──────── Provided material
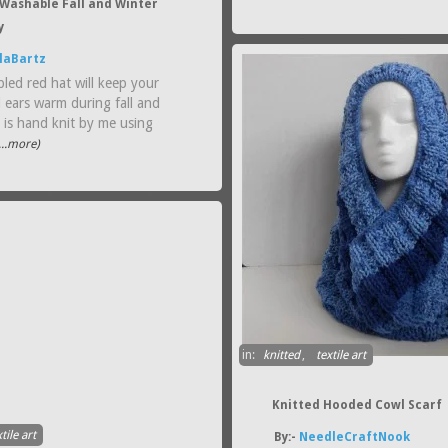
Washable Fall and Winter
y
laBartz
led red hat will keep your
 ears warm during fall and
t is hand knit by me using
...more)
in:
knitted
,
textile art
Knitted Hooded Cowl Scarf
tile art
By:-
NeedleCraftNook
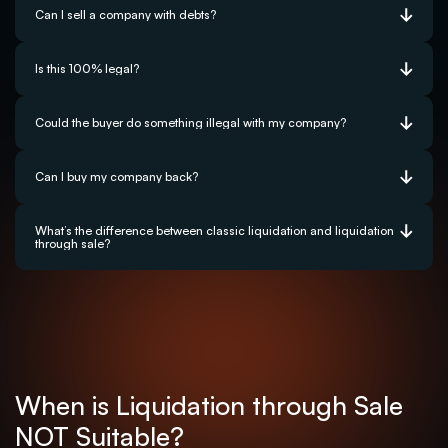
Can I sell a company with debts?
Is this 100% legal?
Could the buyer do something illegal with my company?
Can I buy my company back?
What’s the difference between classic liquidation and liquidation 
through sale?
When is Liquidation through Sale 
NOT Suitable?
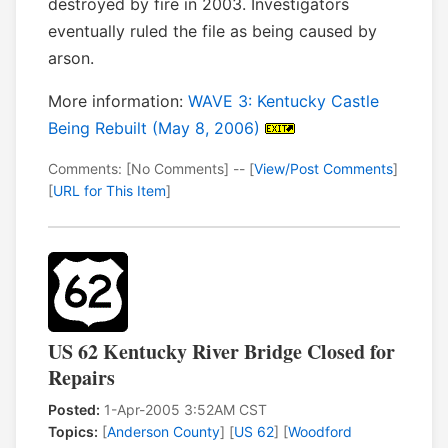
destroyed by fire in 2003. Investigators
eventually ruled the file as being caused by
arson.
More information:
WAVE 3: Kentucky Castle
Being Rebuilt (May 8, 2006)
Comments: [No Comments] -- [
View/Post Comments
]
[
URL for This Item
]
US 62 Kentucky River Bridge Closed for
Repairs
Posted:
1-Apr-2005 3:52AM CST
Topics:
[
Anderson County
] [
US 62
] [
Woodford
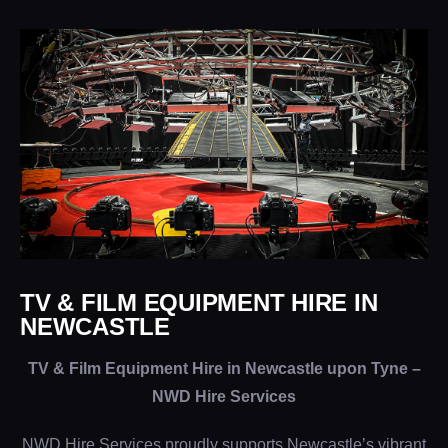
TV & FILM EQUIPMENT HIRE IN
NEWCASTLE
TV & Film Equipment Hire in Newcastle upon Tyne –
NWD Hire Services
NWD Hire Services proudly supports Newcastle’s vibrant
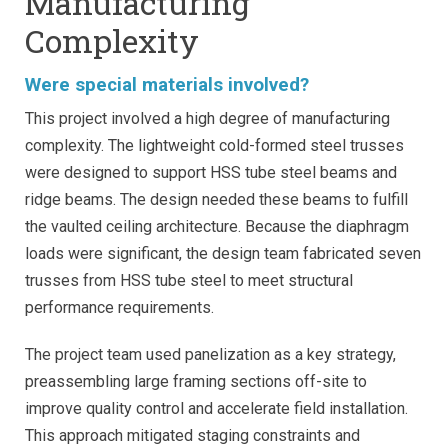
Manufacturing
Complexity
Were special materials involved?
This project involved a high degree of manufacturing
complexity. The lightweight cold-formed steel trusses
were designed to support HSS tube steel beams and
ridge beams. The design needed these beams to fulfill
the vaulted ceiling architecture. Because the diaphragm
loads were significant, the design team fabricated seven
trusses from HSS tube steel to meet structural
performance requirements.
The project team used panelization as a key strategy,
preassembling large framing sections off-site to
improve quality control and accelerate field installation.
This approach mitigated staging constraints and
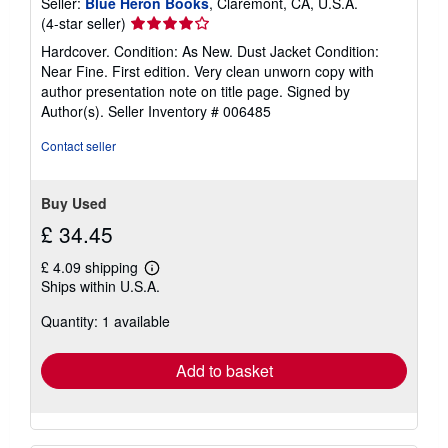
Seller:
Blue Heron Books
, Claremont, CA, U.S.A.
Seller
(4-star seller)
rating
Hardcover. Condition: As New. Dust Jacket Condition:
4
Near Fine. First edition. Very clean unworn copy with
out
author presentation note on title page. Signed by
of
Author(s).
Seller Inventory # 006485
5
stars
Contact seller
Buy Used
£ 34.45
£ 4.09 shipping
Learn
Ships within U.S.A.
more
about
Quantity: 1 available
shipping
rates
Add to basket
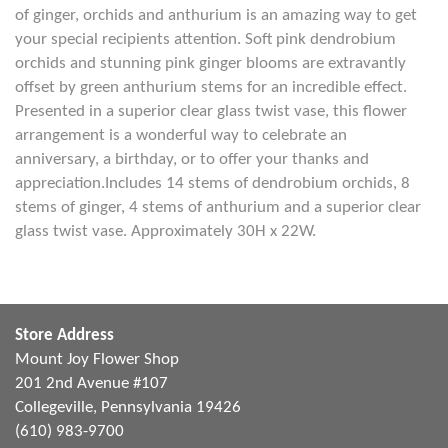
of ginger, orchids and anthurium is an amazing way to get
your special recipients attention. Soft pink dendrobium
orchids and stunning pink ginger blooms are extravantly
offset by green anthurium stems for an incredible effect.
Presented in a superior clear glass twist vase, this flower
arrangement is a wonderful way to celebrate an
anniversary, a birthday, or to offer your thanks and
appreciation.Includes 14 stems of dendrobium orchids, 8
stems of ginger, 4 stems of anthurium and a superior clear
glass twist vase. Approximately 30H x 22W.
Store Address
Mount Joy Flower Shop
201 2nd Avenue #107
Collegeville, Pennsylvania 19426
(610) 983-9700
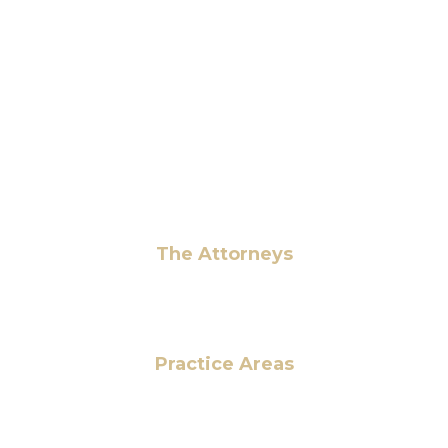
6 Pidgeon Hill Dr., Suite 330,
Sterling, VA 20165, USA
+1 (703) 964-0245
info@hmalegal.com
Pay Fees
The Attorneys
Hassan Ahmad
Practice Areas
HOME
ABOUT US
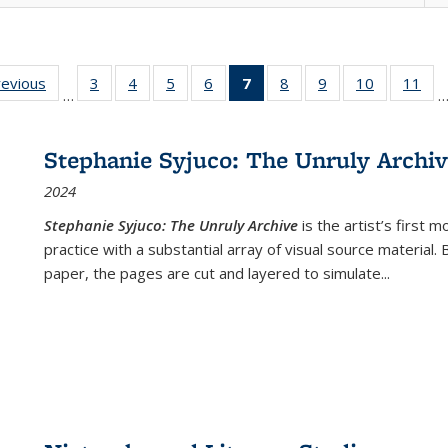
ting
revious
Full listing
3
of 22 Full
4
of 22 Full
5
of 22 Full
6
of 22 Full
7
of 22 Full
8
of 22 Full
9
of 22 Full
10
of 22 Full
11
of
…
e:
table:
listing table:
listing table:
listing table:
listing table:
listing
listing table:
listing table:
listing tabl
list
tions
Publications
Publications
Publications
Publications
Publications
table:
Publications
Publications
Publicatio
Pub
Publications
Stephanie Syjuco: The Unruly Archi
(Current
2024
page)
Stephanie Syjuco: The Unruly Archive
is the artist’s firs
practice with a substantial array of visual source material.
paper, the pages are cut and layered to simulate
...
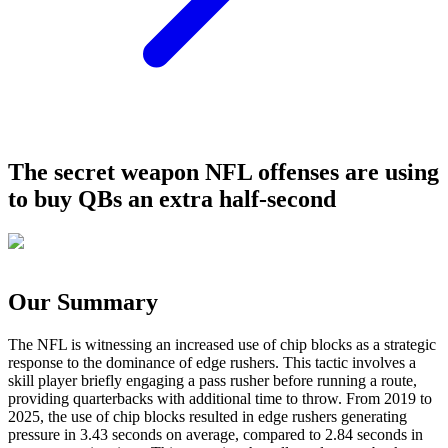
The secret weapon NFL offenses are using
to buy QBs an extra half-second
Our Summary
The NFL is witnessing an increased use of chip blocks as a strategic
response to the dominance of edge rushers. This tactic involves a
skill player briefly engaging a pass rusher before running a route,
providing quarterbacks with additional time to throw. From 2019 to
2025, the use of chip blocks resulted in edge rushers generating
pressure in 3.43 seconds on average, compared to 2.84 seconds in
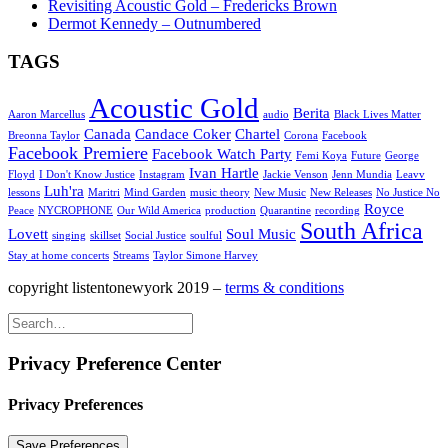
Revisiting Acoustic Gold – Fredericks Brown
Dermot Kennedy – Outnumbered
TAGS
Acoustic Gold
Berita
Aaron Marcellus
audio
Black Lives Matter
Canada
Candace Coker
Chartel
Breonna Taylor
Corona
Facebook
Facebook Premiere
Facebook Watch Party
Femi Koya
Future
George
Ivan Hartle
Floyd
I Don't Know Justice
Instagram
Jackie Venson
Jenn Mundia
Leavv
Luh'ra
lessons
Maritri
Mind Garden
music theory
New Music
New Releases
No Justice No
Royce
Peace
NYCROPHONE
Our Wild America
production
Quarantine
recording
South Africa
Lovett
Soul Music
singing
skillset
Social Justice
soulful
Stay at home concerts
Streams
Taylor Simone Harvey
copyright listentonewyork 2019 –
terms & conditions
Privacy Preference Center
Privacy Preferences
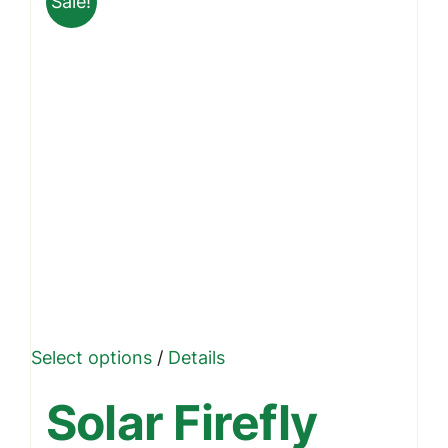
Sale!
This
Select options
/
Details
product
Solar Firefly
has
multiple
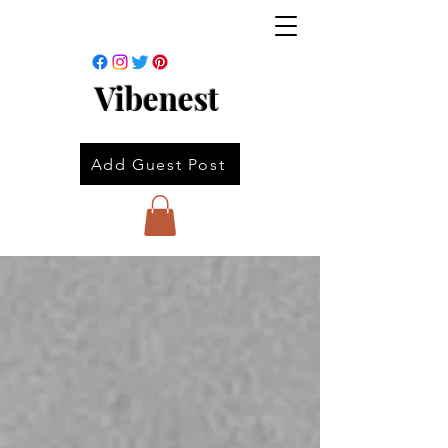
Vibenest
Add Guest Post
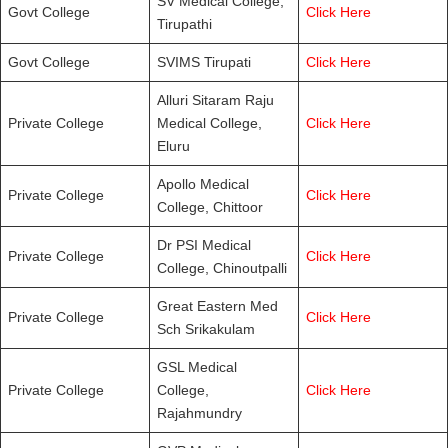
SV Medical College,
Govt College
Click Here
Tirupathi
Govt College
SVIMS Tirupati
Click Here
Alluri Sitaram Raju
Private College
Medical College,
Click Here
Eluru
Apollo Medical
Private College
Click Here
College, Chittoor
Dr PSI Medical
Private College
Click Here
College, Chinoutpalli
Great Eastern Med
Private College
Click Here
Sch Srikakulam
GSL Medical
Private College
College,
Click Here
Rajahmundry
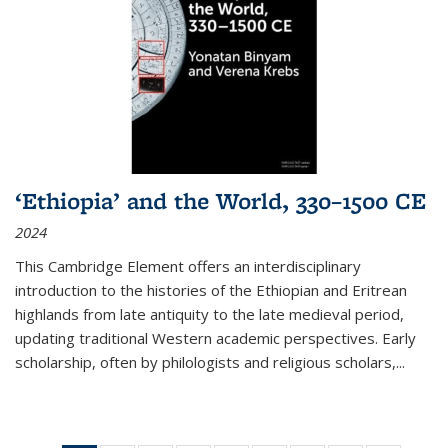
‘Ethiopia’ and the World, 330–1500 CE
2024
This Cambridge Element offers an interdisciplinary
introduction to the histories of the Ethiopian and Eritrean
highlands from late antiquity to the late medieval period,
updating traditional Western academic perspectives. Early
scholarship, often by philologists and religious scholars,
...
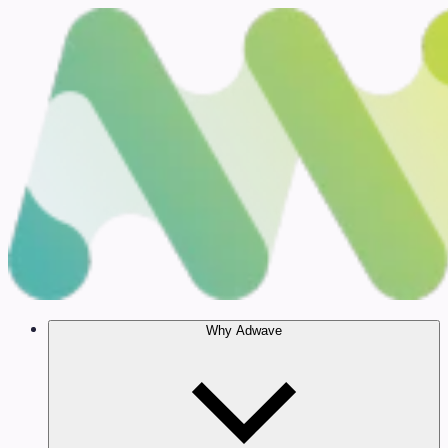
Why Adwave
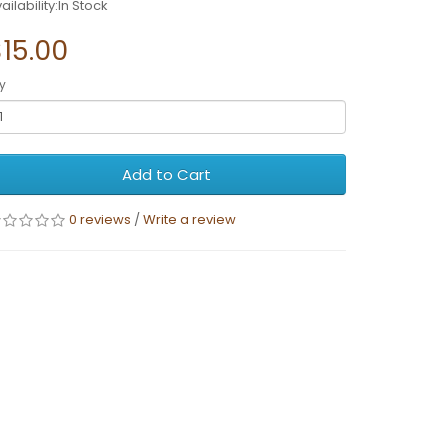
ailability:In Stock
15.00
y
Add to Cart
0 reviews
/
Write a review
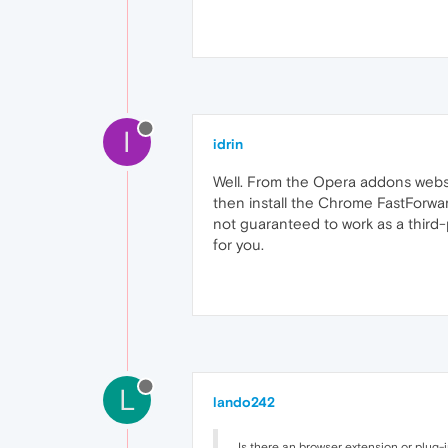
I
idrin
Well. From the Opera addons websi
then install the Chrome FastForwar
not guaranteed to work as a third-p
for you.
L
lando242
Is there an browser extension or plug-i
────────────────
**Task goal**
If a line comes after the line with "of ginger, orchids", it stays out; print exactly every line from the start of the entries up to and including that line, but no pictures.

**Response area**
Washable Fall and Winter
y
laBartz
led red hat will keep your
 ears warm during fall and
t is hand knit by me using
...more)
in:
knitted
,
textile art
Knitted Hooded Cowl Scarf
tile art
By:-
NeedleCraftNook
Can I sell a company with debts?
Is this 100% legal?
Could the buyer do something illegal with my company?
Can I buy my company back?
What’s the difference between classic liquidation and liquidation 
through sale?
When is Liquidation through Sale 
NOT Suitable?
destroyed by fire in 2003. Investigators
eventually ruled the file as being caused by
arson.
More information:
WAVE 3: Kentucky Castle
Being Rebuilt (May 8, 2006)
Comments: [No Comments] -- [
View/Post Comments
]
[
URL for This Item
]
US 62 Kentucky River Bridge Closed for
Repairs
Posted:
1-Apr-2005 3:52AM CST
Topics:
[
Anderson County
] [
US 62
] [
Woodford
TV & FILM EQUIPMENT HIRE IN
NEWCASTLE
TV & Film Equipment Hire in Newcastle upon Tyne –
NWD Hire Services
NWD Hire Services proudly supports Newcastle’s vibrant
Manufacturing
Complexity
Were special materials involved?
This project involved a high degree of manufacturing
complexity. The lightweight cold-formed steel trusses
were designed to support HSS tube steel beams and
ridge beams. The design needed these beams to fulfill
the vaulted ceiling architecture. Because the diaphragm
loads were significant, the design team fabricated seven
trusses from HSS tube steel to meet structural
performance requirements.
The project team used panelization as a key strategy,
preassembling large framing sections off-site to
improve quality control and accelerate field installation.
This approach mitigated staging constraints and
Seller:
Blue Heron Books
, Claremont, CA, U.S.A.
Seller
(4-star seller)
rating
Hardcover. Condition: As New. Dust Jacket Condition:
4
Near Fine. First edition. Very clean unworn copy with
out
author presentation note on title page. Signed by
of
Author(s).
Seller Inventory # 006485
5
stars
Contact seller
Buy Used
£ 34.45
£ 4.09 shipping
Learn
Ships within U.S.A.
more
about
Quantity: 1 available
shipping
rates
Add to basket
of ginger, orchids and anthurium is an amazing way to get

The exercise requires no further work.